Stefan Grüttner, Hessischer Minister für Soziales und Integration, unterstrich in seiner Begrüßung: „Arbeit befördert Sprache, daher wirkt berufsbezogene Sprachförderung als ein sich selbst beschleunigendes System, das Perspektiven eröffnet, Qualifizierung ermöglicht und berufliche Aufstiegsmobilität in Gang setzen kann. Denn die Bedeutung guter Sprachkenntnisse nimmt heute in allen Berufen zu.
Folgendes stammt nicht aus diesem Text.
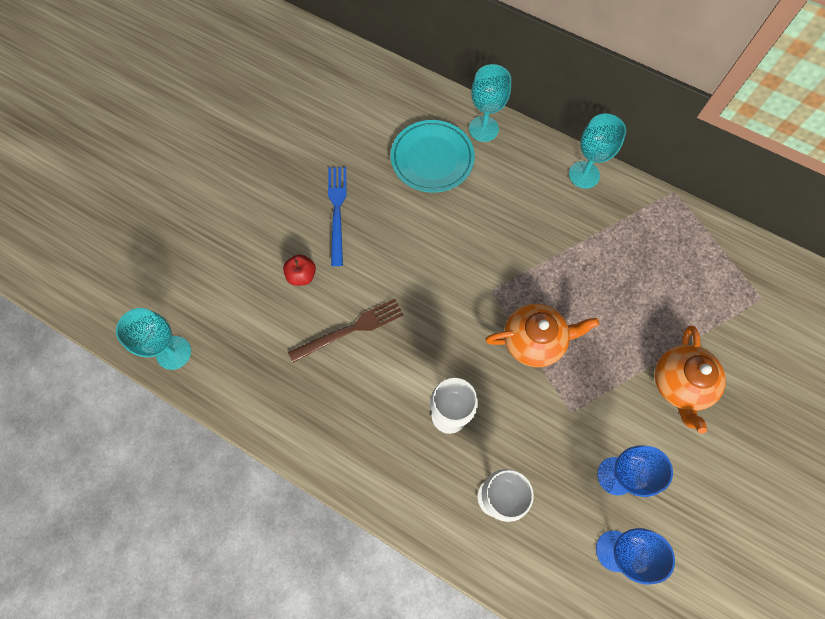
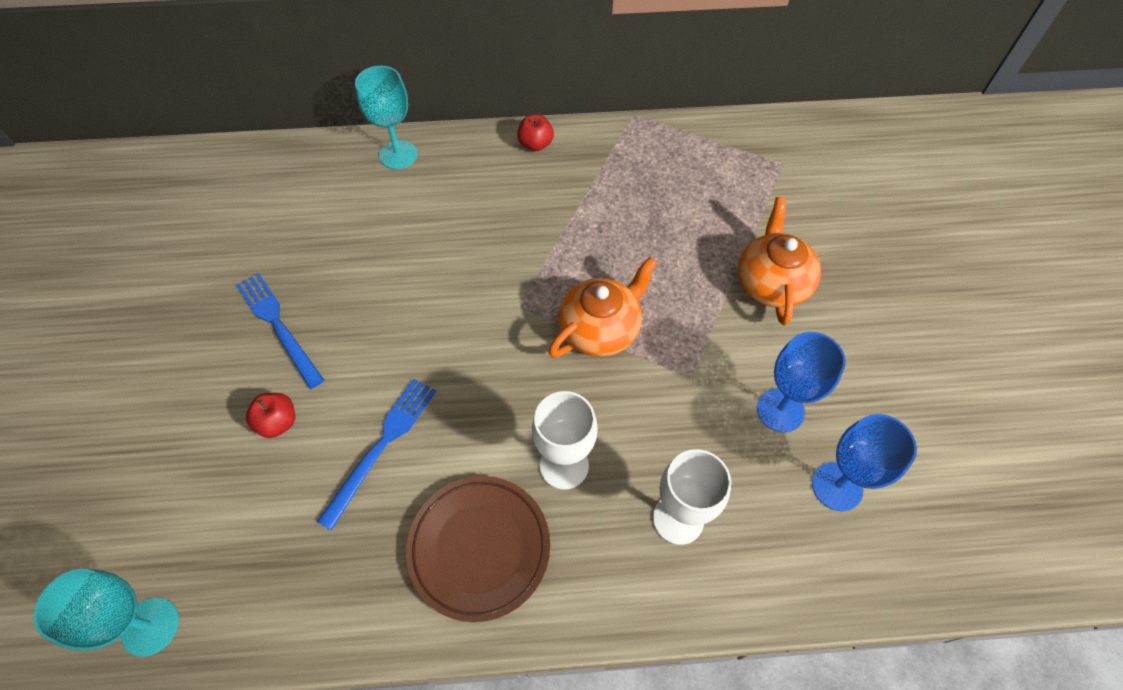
camera: 35 degrees left, 10 degrees down
(350, 329) = (381, 446): brown fork -> blue fork
(367, 431) = (479, 548): none -> brown plate
(432, 159) = (359, 212): turquoise plate -> none
(584, 175) = (535, 144): turquoise goblet -> red apple
(680, 384) = (771, 283): orange teapot -> orange teapot turned 150 degrees counterclockwise

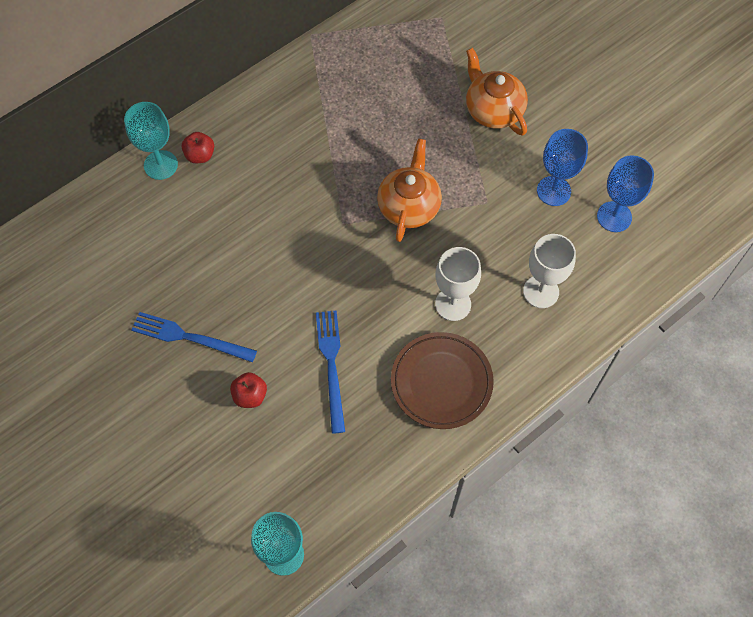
camera: 35 degrees left, 5 degrees up
(535, 144) = (257, 98): red apple -> red apple (200, 155)

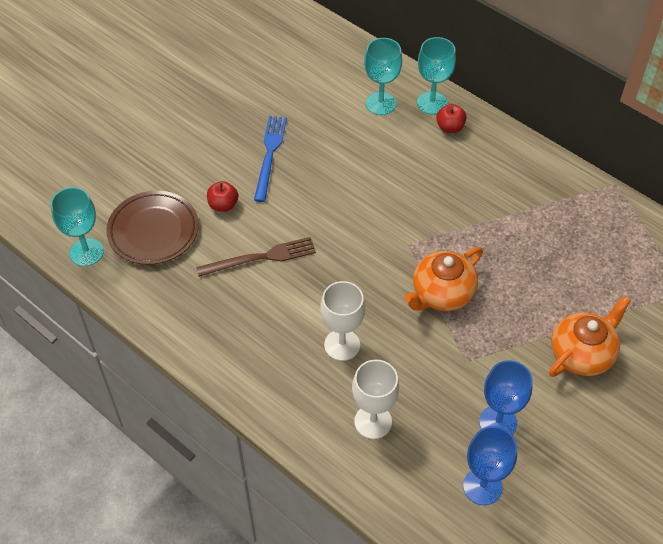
camera: 80 degrees right, 10 degrees down
(146, 213) = (380, 103): none -> turquoise goblet
(331, 365) = (260, 257): blue fork -> brown fork
(409, 206) = (442, 294): orange teapot -> orange teapot turned 135 degrees clockwise
(441, 382) = (258, 345): brown plate -> brown plate (153, 231)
Globalisierung, Digitalisierung sowie der Wandel von der Industrie- zur Dienstleistungsgesellschaft machen die Fähigkeit zur Kommunikation mehr und mehr zur Kernkompetenz für den beruflichen Erfolg“, betonte Grüttner. „Berufliche Sprachförderung kann aber nur dann erfolgreich sein, wenn Bildungsträger und Arbeitgeber eng zusammenwirken“, ergänzte der Minister.

Barbara Wagner, geschäftsführende Gesellschafterin der GFFB gGmbH, betonte in ihrem Statement die Notwendigkeit einer Verzahnung beruflicher Kompetenzen mit der Fach- und Bildungssprache im Rahmen von Ausbildungen und Umschulungen. Die Bedeutung des Erwerbs der Bildungssprache werde häufig unterschätzt, sei aber für die Abschlussprüfungen unerlässlich. Zudem fehle es an Sprachförderkräften, die fachsprachliche Inhalte in Verbindung mit der Bildungssprache vermitteln könnten.

Die Brisanz dieses Themas zeigt die hohe Teilnehmerzahl des bundesweit einmaligen Kongresses: rund 340 Führungs- und Fachkräfte im Personal- und Bildungsmanagement sowie Ausbildungsverantwortliche und Arbeitsmarktakteure aus dem gesamten Bundesgebiet waren hierzu nach Frankfurt angereist. Der Kongress war mit Mitteln des Europäischen Sozialfonds finanziert.